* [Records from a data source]
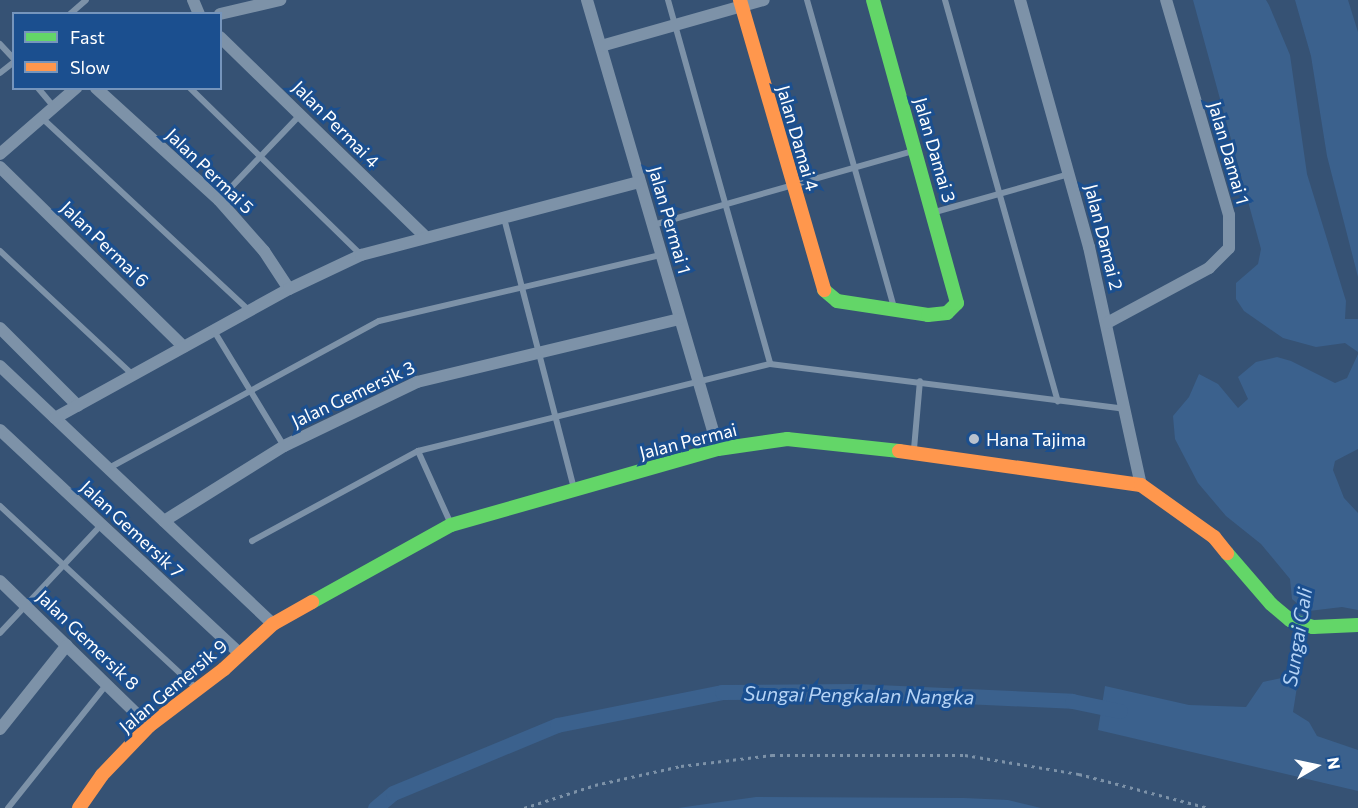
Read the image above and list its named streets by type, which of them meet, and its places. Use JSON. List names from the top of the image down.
{
  "streets": {
    "street": [
      "Jalan Permai 4",
      "Jalan Damai 4",
      "Jalan Damai 3",
      "Jalan Damai 1",
      "Jalan Permai 5",
      "Jalan Permai 1",
      "Jalan Damai 2",
      "Jalan Permai 6",
      "Jalan Gemersik 3",
      "Jalan Permai",
      "Jalan Gemersik 7",
      "Jalan Gemersik 8",
      "Jalan Gemersik 9"
    ]
  },
  "crossings": [
    ["Jalan Damai 4", "Jalan Damai 3"],
    ["Jalan Damai 1", "Jalan Damai 2"],
    ["Jalan Permai 1", "Jalan Gemersik 3"],
    ["Jalan Permai 1", "Jalan Permai"],
    ["Jalan Damai 2", "Jalan Permai"],
    ["Jalan Permai", "Jalan Gemersik 9"],
    ["Jalan Gemersik 7", "Jalan Gemersik 9"],
    ["Jalan Gemersik 8", "Jalan Gemersik 9"]
  ],
  "water": ["Sungai Gali", "Sungai Pengkalan Nangka"],
  "places": ["Hana Tajima"],
  "legend": ["Fast", "Slow"],
  "north": "right"
}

* [PROBLEM TO SOLVE] All the records need to be repeated exactly, with the images dropped.

* [SOLUTION]
Read the image above and list its named streets by type, which of them meet, and its places. Use JSON. List names from the top of the image down.
{
  "streets": {
    "street": [
      "Jalan Permai 4",
      "Jalan Damai 4",
      "Jalan Damai 3",
      "Jalan Damai 1",
      "Jalan Permai 5",
      "Jalan Permai 1",
      "Jalan Damai 2",
      "Jalan Permai 6",
      "Jalan Gemersik 3",
      "Jalan Permai",
      "Jalan Gemersik 7",
      "Jalan Gemersik 8",
      "Jalan Gemersik 9"
    ]
  },
  "crossings": [
    ["Jalan Damai 4", "Jalan Damai 3"],
    ["Jalan Damai 1", "Jalan Damai 2"],
    ["Jalan Permai 1", "Jalan Gemersik 3"],
    ["Jalan Permai 1", "Jalan Permai"],
    ["Jalan Damai 2", "Jalan Permai"],
    ["Jalan Permai", "Jalan Gemersik 9"],
    ["Jalan Gemersik 7", "Jalan Gemersik 9"],
    ["Jalan Gemersik 8", "Jalan Gemersik 9"]
  ],
  "water": ["Sungai Gali", "Sungai Pengkalan Nangka"],
  "places": ["Hana Tajima"],
  "legend": ["Fast", "Slow"],
  "north": "right"
}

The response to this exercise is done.